Get close to the back end department...
Comment by Chris Hanson on September 29, 2009 at 11:18am
So here's what I did like clockwork.....when I was showing the vehicle, I would "plant the seed" like Roger mentioned.

Either when they asked about what type of warranty it came with or when I brought up what kind of warranty it came with.....

This vehicle comes with a 3/36....and 5/50 powertrain. So here's what I did with my car....Since it already has a powertrain warranty, I upgraded it to cover a bunch of other items but the cost to upgrade was lot less because it already had the 5/50 on it. Works out great, I end up with a warranty that covers, this, that, etc, etc.

I talked about a few other things as well, when my wife drives the car, goes on a trip, etc.

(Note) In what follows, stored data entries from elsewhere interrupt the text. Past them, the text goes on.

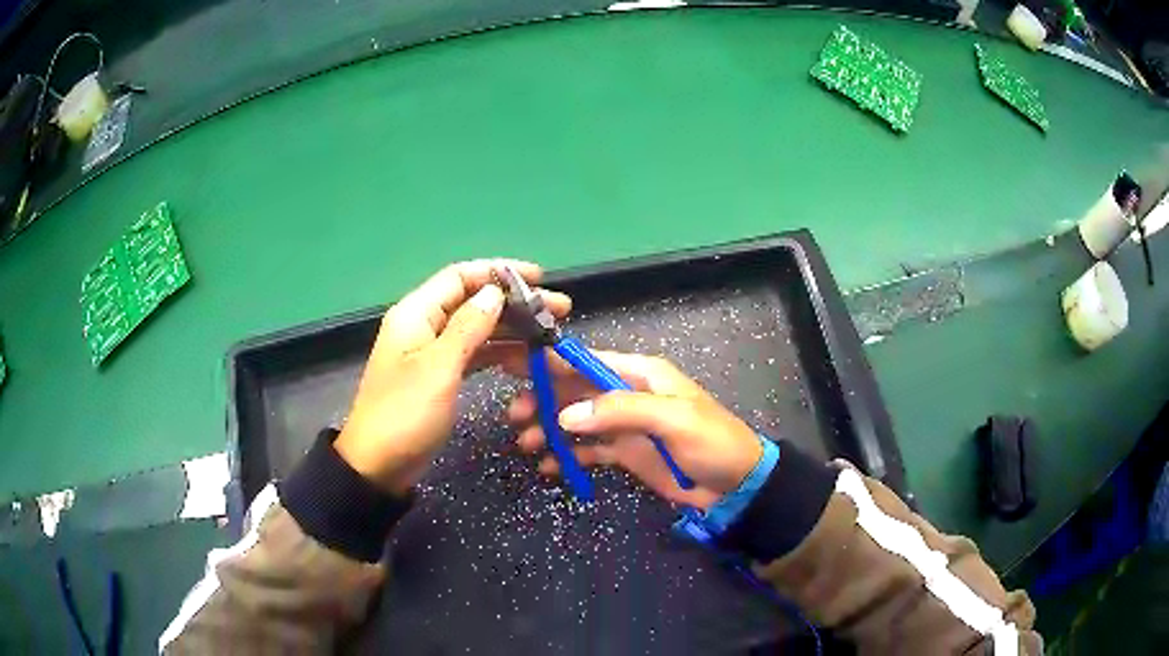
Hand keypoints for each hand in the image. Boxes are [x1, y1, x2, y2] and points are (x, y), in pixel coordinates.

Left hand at [335, 259, 569, 494]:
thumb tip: (495, 292)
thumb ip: (468, 327)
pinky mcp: (440, 376)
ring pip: (477, 328)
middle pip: (473, 301)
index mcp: (416, 313)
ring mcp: (432, 352)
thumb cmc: (406, 413)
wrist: (379, 464)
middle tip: (559, 310)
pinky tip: (526, 358)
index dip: (499, 272)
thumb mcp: (439, 368)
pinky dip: (499, 352)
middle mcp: (424, 325)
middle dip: (515, 302)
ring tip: (551, 334)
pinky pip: (474, 353)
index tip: (540, 278)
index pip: (460, 276)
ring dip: (512, 328)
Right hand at [506, 352, 762, 510]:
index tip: (514, 365)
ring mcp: (625, 425)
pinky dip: (568, 457)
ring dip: (550, 430)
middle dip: (543, 399)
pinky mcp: (626, 453)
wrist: (736, 484)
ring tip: (526, 445)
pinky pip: (589, 451)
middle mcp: (627, 394)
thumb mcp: (671, 418)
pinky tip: (549, 467)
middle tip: (515, 416)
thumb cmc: (711, 441)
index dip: (550, 361)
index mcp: (639, 374)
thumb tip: (566, 415)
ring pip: (577, 421)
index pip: (586, 360)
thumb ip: (620, 410)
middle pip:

So when they ask "how much is that" which they always do...I say, here's what I'll do for you, I'll get the info and pricing on the same one I put on my car for you.

Then when I bring the customer to finance, I say, Hey Mr F&I Guy, Mr and Mrs Smith are interested in upgrading their warranty. Can you please show them the same warranty I have on my car?

This is what my F&I guy and I did which worked AWESOME for us. I was the only salesperson who would do this 100% percent of the time and it payed off big time. Since I was the top salesperson, year in and year out, this made for some good extra F&I money for me and of course was huge for my F&I guys paycheck.

We worked together as a team. Yes, we would get into it once and awhile :-) but we worked together as a team.

And if you are wondering, yes, I really had upgraded my warranty and would pull out my warranty card to show them.

Hope that helps.
Comment by William Bryant on September 29, 2009 at 10:49am
I always had the highest backend in the store. I always plant the warranty seed before we drive when I go over the factory warranties, and I found out their hot buttons so I could prep the finance guy so he could tailor his presentation. And never ever discussed rates, but you knew that.
Comment by Doug Stahl on September 27, 2009 at 3:45pm
Comment by Doug Stahl 1 second ago Delete Comment I think it's a good topic to ponder; however your sales people should be selling the "vehicle" as the product, not the "back-end products." The front-end is totally the vehicle and the back-end is up to our finance managers. I do a lot of the desking lately and I do allow room when I quote payments for finance products, etc.

I get as much as I can on the front and my finance managers are still averaging over $1300 per finance delivered. Our finance folks are trained and brained by Zurich and our guy who trains is awesome!

I've seen other methods when closing customers, but allow each manager to take control when it's his or her turn in the process. But remember, "Nothing happens until someone sells a car!"
Comment by Roger Michaels on September 23, 2009 at 12:35am
I think you should 'plant the seed' by mentioning these products early on in the sales process. This can be done indirectly and in a suggestive manner. For example, if you are presenting a low mileage vehicle that still has the factory warranty, you can point out that the car is eligible for a new car warranty, which costs less and can extend to 100K miles. This way, when the time comes to offer these products, the customer will likely remember your suggestions and make a favorable decision.